À tout cela s’ajoute l’isolement volontaire du reste de l’Europe dans lequel s’est plongé le Royaume-Uni après la proclamation de la Brexit et faire des parallèles avec l’isolement forcé d’un territoire situé à l’intérieur de ses frontières (notons par exemple le mépris avec lequel les Gallois sont traités par les Anglais). D’ailleurs, James Graham est également l’auteur du scénario du film Brexit : An Uncivil War (Toby Jones, 2019)

A ce discours où s’entremêlent questions de classe, crises migratoires et géopolitique, s’ajoutent toutes les préoccupations qui ont structuré le cinéma d’Adam Curtis – toujours parrainé par la BBC – depuis Le Siècle du Soi (2002) jusqu’à Russie 1985-1999 : TraumaZone (2022), qui traversent « la politique de la peur en tant qu’organisation politique mondiale, le mythe des théories de la libération de l’individu et le colonialisme des machines sur l’homme », comme le soulignait Carlos Reviriego dans le diptyque qu’il lui a consacré, sur ce même support, à l’auteur de HyperNormalisation (2016) en 2011.

Un moment de la série ‘The Way’

Malgré quelques métaphores excessives – comme ce passage de témoin onirique de la lutte ouvrière entre grand-père et petit-fils – et quelques couleurs décalées qui semblent tirées d’un film de série B (le Welsh Catcher joué par Luke Evans), The Way parvient à relier avec harmonie la chronique sociale et le drame intime non sans humour (faites attention à ce moment où la mélodie de Benny Hill précède un quatuor sexuel soudainement interrompu) avec le potentiel réflexif du travail de Curtis. Celui-ci se présente, comme d’habitude, sous la forme d’un patchwork audiovisuel dans lequel les textures du matériel d’archives se mêlent à des vidéos de caméras de sécurité, des enregistrements domestiques ou des clips tirés des réseaux sociaux.

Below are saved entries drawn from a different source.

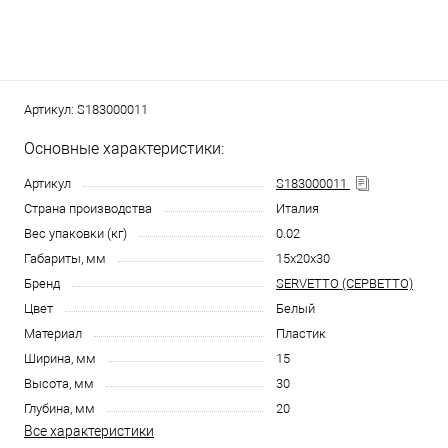
Артикул:
S183000011
Основные характеристики:
Артикул
S183000011
Страна производства
Италия
Вес упаковки (кг)
0.02
Габариты, мм
15x20x30
Бренд
SERVETTO (СЕРВЕТТО)
Цвет
Белый
Материал
Пластик
Ширина, мм
15
Высота, мм
30
Глубина, мм
20
Все характеристики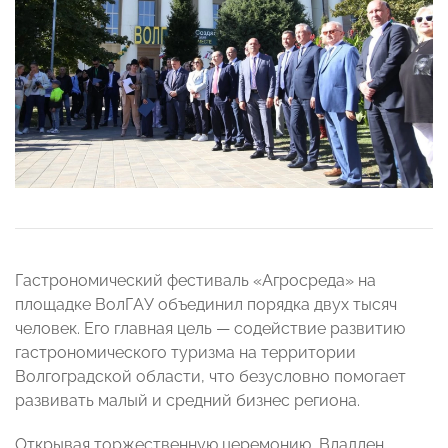
Гастрономический фестиваль «Агросреда» на
площадке ВолГАУ объединил порядка двух тысяч
человек. Его главная цель — содействие развитию
гастрономического туризма на территории
Волгоградской области, что безусловно помогает
развивать малый и средний бизнес региона.
Открывая торжественную церемонию, Владлен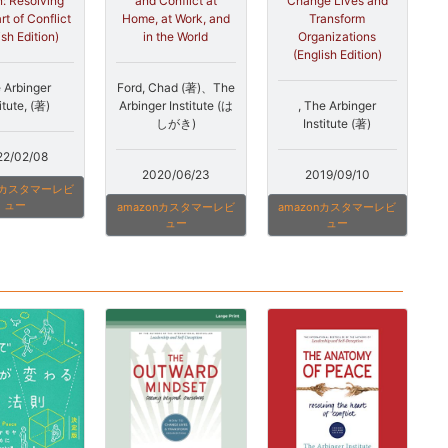
Change Lives and
n: Resolving
and Conflict at
Transform
rt of Conflict
Home, at Work, and
Organizations
ish Edition)
in the World
(English Edition)
 Arbinger
Ford, Chad (著)、The
, The Arbinger
itute, (著)
Arbinger Institute (は
Institute (著)
しがき)
22/02/08
2019/09/10
2020/06/23
onカスタマーレビ
ュー
amazonカスタマーレビ
amazonカスタマーレビ
ュー
ュー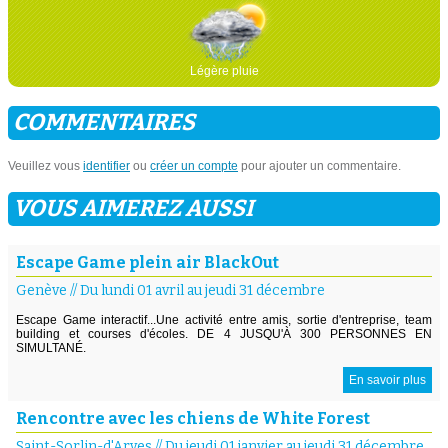
Légère pluie
COMMENTAIRES
Veuillez vous
identifier
ou
créer un compte
pour ajouter un commentaire.
VOUS AIMEREZ AUSSI
Escape Game plein air BlackOut
Genève
//
Du lundi 01 avril au jeudi 31 décembre
Escape Game interactif...Une activité entre amis, sortie d'entreprise, team
building et courses d'écoles. DE 4 JUSQU'À 300 PERSONNES EN
SIMULTANÉ.
En savoir plus
Rencontre avec les chiens de White Forest
Saint-Sorlin-d'Arves
//
Du jeudi 01 janvier au jeudi 31 décembre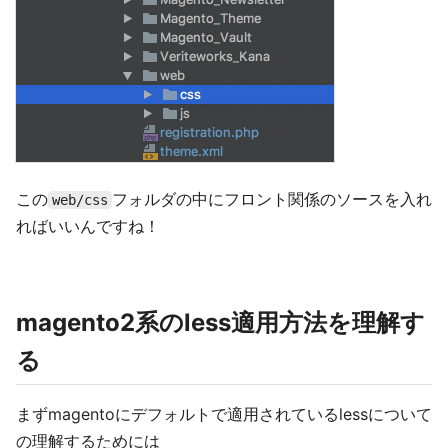
この
フォルダの中にフロント関係のソースを入れ
web/css
ればいいんですね！
magento2系のless適用方法を理解す
る
まずmagentoにデフォルトで適用されているlessについて
の理解するためには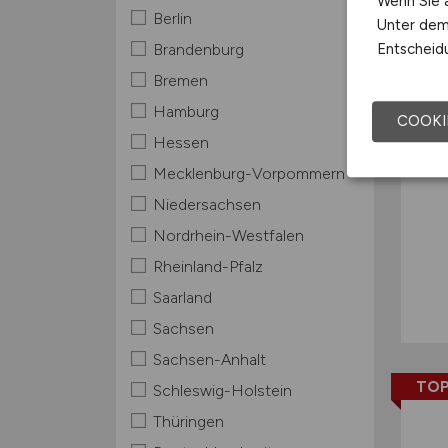
Wenn Sie a
Berlin
Unter dem 
Entscheidu
Brandenburg
Bremen
Hamburg
COOKI
Hessen
Mecklenburg-Vorpommern
Niedersachsen
Nordrhein-Westfalen
Rheinland-Pfalz
Saarland
Sachsen
Sachsen-Anhalt
TOP
Schleswig-Holstein
Thüringen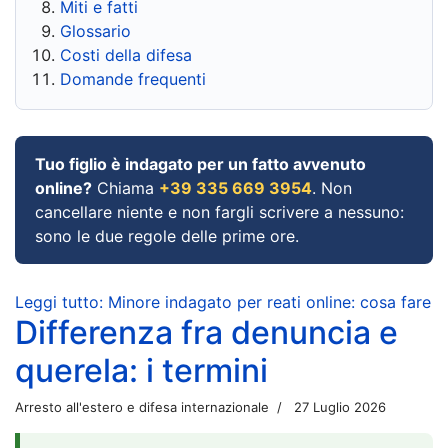
Miti e fatti
Glossario
Costi della difesa
Domande frequenti
Tuo figlio è indagato per un fatto avvenuto
online?
Chiama
+39 335 669 3954
. Non
cancellare niente e non fargli scrivere a nessuno:
sono le due regole delle prime ore.
Leggi tutto: Minore indagato per reati online: cosa fare
Differenza fra denuncia e
querela: i termini
Arresto all'estero e difesa internazionale
27 Luglio 2026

Tout cela est toujours ordonné (et suturé par la musique de Cian Ciaran) de manière à renvoyer à l’origine des problèmes, qui se situent ici dans l’ère Thatcher et les grèves des mineurs, mais qui renvoie aussi à la nécessité de refondre de vieux mythes désormais inutiles (la figure du moine qui garde l’aciérie pourrait bien être symboliquement homologuée au masque de Guy Fawkes de V pour Vendetta) et les adapter à une nouvelle époque dominée par la technologie, les entreprises, les systèmes d’information ou le retrait (forcé) des individus dans le face à l’impossibilité des révolutions collectives.

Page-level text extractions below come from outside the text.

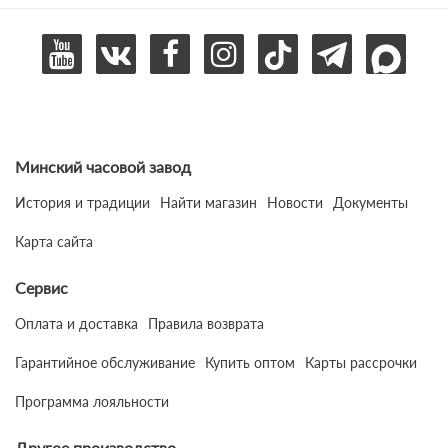
Минский часовой завод
История и традиции
Найти магазин
Новости
Документы
Карта сайта
Сервис
Оплата и доставка
Правила возврата
Гарантийное обслуживание
Купить оптом
Карты рассрочки
Программа лояльности
Другое производство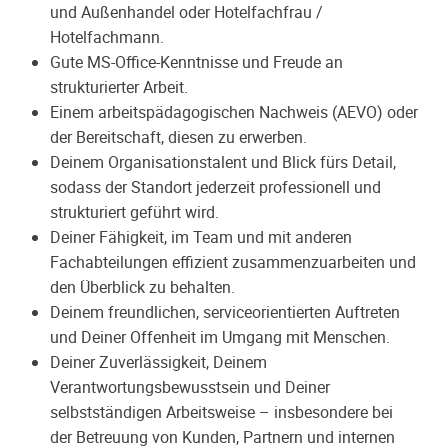
und Außenhandel oder Hotelfachfrau /
Hotelfachmann.
Gute MS-Office-Kenntnisse und Freude an
strukturierter Arbeit.
Einem arbeitspädagogischen Nachweis (AEVO) oder
der Bereitschaft, diesen zu erwerben.
Deinem Organisationstalent und Blick fürs Detail,
sodass der Standort jederzeit professionell und
strukturiert geführt wird.
Deiner Fähigkeit, im Team und mit anderen
Fachabteilungen effizient zusammenzuarbeiten und
den Überblick zu behalten.
Deinem freundlichen, serviceorientierten Auftreten
und Deiner Offenheit im Umgang mit Menschen.
Deiner Zuverlässigkeit, Deinem
Verantwortungsbewusstsein und Deiner
selbstständigen Arbeitsweise – insbesondere bei
der Betreuung von Kunden, Partnern und internen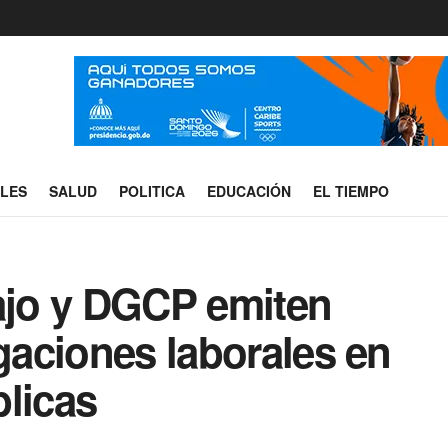
ALES
SALUD
POLITICA
EDUCACIÓN
EL TIEMPO
bajo y DGCP emiten
igaciones laborales en
blicas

La conversion d’Owen en chef de file de la révolte (exécutée par un montage d’images) ou d’une grève dans un conflit militaire (possible par la privatisation des forces de sécurité), la démonstration du pouvoir des réseaux pour allumer la mèche d’un conflit (mais pas pour lui donner une continuité ou un but) ou la nécessité de revenir à l’origine de certains concepts pour les dépouiller de leurs pièges qui détournent l’attention de l’objectif authentique de la classe ouvrière – autant d’idées abordées par Adam Curtis tout au long de sa dense filmographie – sont quelques-unes des nombreuses notes qu’il nous donne une série joyeusement étrange et surtout différente.